WHAT TO DO:
Find how many lines of the entries contain the word "Dedi", then report that figure alone.

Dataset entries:
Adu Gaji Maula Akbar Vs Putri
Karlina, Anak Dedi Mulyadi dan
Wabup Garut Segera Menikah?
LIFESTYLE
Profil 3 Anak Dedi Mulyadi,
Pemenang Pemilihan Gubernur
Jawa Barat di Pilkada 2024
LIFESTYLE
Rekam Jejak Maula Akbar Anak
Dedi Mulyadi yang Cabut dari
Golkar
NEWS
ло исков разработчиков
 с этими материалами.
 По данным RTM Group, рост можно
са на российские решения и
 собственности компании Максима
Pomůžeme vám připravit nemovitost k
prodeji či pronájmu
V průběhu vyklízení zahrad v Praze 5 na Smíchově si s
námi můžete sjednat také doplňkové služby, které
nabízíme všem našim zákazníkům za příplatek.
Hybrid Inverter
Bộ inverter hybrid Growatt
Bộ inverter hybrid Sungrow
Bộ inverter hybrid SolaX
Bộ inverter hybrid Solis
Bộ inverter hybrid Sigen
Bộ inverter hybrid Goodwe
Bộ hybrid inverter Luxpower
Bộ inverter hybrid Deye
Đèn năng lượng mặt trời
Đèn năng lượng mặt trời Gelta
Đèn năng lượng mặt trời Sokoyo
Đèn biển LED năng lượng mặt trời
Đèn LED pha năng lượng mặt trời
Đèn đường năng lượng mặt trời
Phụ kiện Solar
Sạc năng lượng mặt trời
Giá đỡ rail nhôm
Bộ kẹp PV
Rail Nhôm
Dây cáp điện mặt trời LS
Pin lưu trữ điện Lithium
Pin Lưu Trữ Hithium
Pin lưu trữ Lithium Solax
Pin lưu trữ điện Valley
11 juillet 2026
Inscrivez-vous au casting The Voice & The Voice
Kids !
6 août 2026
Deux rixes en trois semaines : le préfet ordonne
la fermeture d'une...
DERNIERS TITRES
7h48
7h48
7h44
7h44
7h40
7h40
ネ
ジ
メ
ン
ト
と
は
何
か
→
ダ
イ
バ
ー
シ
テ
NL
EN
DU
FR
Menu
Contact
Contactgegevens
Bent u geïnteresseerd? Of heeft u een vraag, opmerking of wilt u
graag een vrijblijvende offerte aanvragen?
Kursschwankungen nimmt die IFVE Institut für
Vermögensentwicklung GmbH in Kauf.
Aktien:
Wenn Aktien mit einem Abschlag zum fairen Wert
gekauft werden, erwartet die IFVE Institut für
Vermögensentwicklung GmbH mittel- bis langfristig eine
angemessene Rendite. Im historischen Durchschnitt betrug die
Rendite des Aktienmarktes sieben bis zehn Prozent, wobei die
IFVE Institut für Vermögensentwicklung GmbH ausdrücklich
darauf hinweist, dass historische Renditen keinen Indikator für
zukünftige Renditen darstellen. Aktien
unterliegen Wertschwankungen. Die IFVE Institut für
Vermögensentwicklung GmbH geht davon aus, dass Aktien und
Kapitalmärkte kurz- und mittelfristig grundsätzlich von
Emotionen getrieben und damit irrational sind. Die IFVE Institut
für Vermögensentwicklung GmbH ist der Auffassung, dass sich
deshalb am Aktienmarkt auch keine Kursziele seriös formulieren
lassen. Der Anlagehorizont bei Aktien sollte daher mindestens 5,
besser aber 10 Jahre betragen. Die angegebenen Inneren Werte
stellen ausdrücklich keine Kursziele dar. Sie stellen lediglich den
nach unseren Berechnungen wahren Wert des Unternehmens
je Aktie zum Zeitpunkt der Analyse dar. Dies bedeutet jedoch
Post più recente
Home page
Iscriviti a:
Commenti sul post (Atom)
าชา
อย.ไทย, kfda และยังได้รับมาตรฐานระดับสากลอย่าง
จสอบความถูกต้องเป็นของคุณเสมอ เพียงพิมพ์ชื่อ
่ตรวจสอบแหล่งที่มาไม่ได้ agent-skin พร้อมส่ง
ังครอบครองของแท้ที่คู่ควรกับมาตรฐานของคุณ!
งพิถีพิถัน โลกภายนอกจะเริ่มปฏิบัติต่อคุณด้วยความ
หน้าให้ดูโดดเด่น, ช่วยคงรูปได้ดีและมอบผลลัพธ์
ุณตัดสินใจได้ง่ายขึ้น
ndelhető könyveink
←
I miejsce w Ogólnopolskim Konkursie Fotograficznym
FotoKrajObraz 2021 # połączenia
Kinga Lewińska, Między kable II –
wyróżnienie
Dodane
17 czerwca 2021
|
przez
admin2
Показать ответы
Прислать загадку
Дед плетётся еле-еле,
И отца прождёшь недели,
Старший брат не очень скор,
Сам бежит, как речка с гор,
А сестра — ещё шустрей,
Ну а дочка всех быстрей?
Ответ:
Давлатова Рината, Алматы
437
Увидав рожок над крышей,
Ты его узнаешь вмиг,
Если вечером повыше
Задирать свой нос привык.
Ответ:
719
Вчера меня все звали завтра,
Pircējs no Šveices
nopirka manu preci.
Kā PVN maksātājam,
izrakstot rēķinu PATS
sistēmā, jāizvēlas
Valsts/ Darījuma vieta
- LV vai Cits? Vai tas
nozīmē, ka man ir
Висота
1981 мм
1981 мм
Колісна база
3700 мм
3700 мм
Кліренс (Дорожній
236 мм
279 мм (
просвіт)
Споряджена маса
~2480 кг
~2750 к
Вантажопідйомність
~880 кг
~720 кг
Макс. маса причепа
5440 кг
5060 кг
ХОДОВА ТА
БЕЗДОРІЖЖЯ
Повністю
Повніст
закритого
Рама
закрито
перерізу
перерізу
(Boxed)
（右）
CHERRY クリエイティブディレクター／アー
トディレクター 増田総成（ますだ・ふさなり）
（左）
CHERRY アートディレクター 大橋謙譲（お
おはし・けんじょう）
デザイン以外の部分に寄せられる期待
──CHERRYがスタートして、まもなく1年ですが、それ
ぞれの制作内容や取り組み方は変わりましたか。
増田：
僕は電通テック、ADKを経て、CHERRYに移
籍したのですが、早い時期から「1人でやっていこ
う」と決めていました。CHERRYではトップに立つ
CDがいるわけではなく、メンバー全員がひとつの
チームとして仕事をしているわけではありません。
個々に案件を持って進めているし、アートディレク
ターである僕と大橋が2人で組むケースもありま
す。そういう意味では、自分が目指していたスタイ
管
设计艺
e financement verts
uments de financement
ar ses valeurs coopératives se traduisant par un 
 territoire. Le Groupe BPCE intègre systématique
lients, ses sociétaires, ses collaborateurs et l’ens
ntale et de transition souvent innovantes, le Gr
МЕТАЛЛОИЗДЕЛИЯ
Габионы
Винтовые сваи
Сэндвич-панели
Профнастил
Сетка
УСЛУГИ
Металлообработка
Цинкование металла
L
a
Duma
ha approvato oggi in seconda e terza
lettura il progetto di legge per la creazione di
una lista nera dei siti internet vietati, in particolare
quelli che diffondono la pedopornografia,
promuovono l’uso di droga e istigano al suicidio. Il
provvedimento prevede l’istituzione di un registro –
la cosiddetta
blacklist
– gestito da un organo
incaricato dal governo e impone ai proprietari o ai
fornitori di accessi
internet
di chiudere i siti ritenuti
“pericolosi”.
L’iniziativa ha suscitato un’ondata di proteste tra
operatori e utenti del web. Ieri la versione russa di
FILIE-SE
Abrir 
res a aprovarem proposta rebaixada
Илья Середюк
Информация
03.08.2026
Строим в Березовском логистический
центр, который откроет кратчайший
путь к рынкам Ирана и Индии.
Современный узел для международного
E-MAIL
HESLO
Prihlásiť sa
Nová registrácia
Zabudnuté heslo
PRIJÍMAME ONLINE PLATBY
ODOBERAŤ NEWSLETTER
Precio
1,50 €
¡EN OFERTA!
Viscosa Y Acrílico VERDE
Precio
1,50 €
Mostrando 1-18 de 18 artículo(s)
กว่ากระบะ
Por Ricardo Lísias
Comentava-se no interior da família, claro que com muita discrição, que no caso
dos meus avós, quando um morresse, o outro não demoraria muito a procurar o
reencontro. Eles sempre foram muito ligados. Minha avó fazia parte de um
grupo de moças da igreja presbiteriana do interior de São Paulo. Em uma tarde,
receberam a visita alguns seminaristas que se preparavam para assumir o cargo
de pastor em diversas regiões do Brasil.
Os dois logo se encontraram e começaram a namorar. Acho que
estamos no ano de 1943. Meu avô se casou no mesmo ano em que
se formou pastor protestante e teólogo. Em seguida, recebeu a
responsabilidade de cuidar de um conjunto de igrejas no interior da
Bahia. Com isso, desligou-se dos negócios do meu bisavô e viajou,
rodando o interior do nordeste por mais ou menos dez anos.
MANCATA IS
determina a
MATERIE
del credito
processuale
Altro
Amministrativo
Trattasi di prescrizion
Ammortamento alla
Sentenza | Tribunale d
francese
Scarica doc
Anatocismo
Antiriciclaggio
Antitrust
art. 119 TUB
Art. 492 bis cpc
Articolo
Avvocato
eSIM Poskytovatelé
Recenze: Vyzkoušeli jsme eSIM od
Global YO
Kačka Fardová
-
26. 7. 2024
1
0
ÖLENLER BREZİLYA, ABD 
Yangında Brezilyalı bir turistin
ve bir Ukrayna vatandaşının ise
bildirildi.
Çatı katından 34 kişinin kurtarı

FINISHED TASK:
3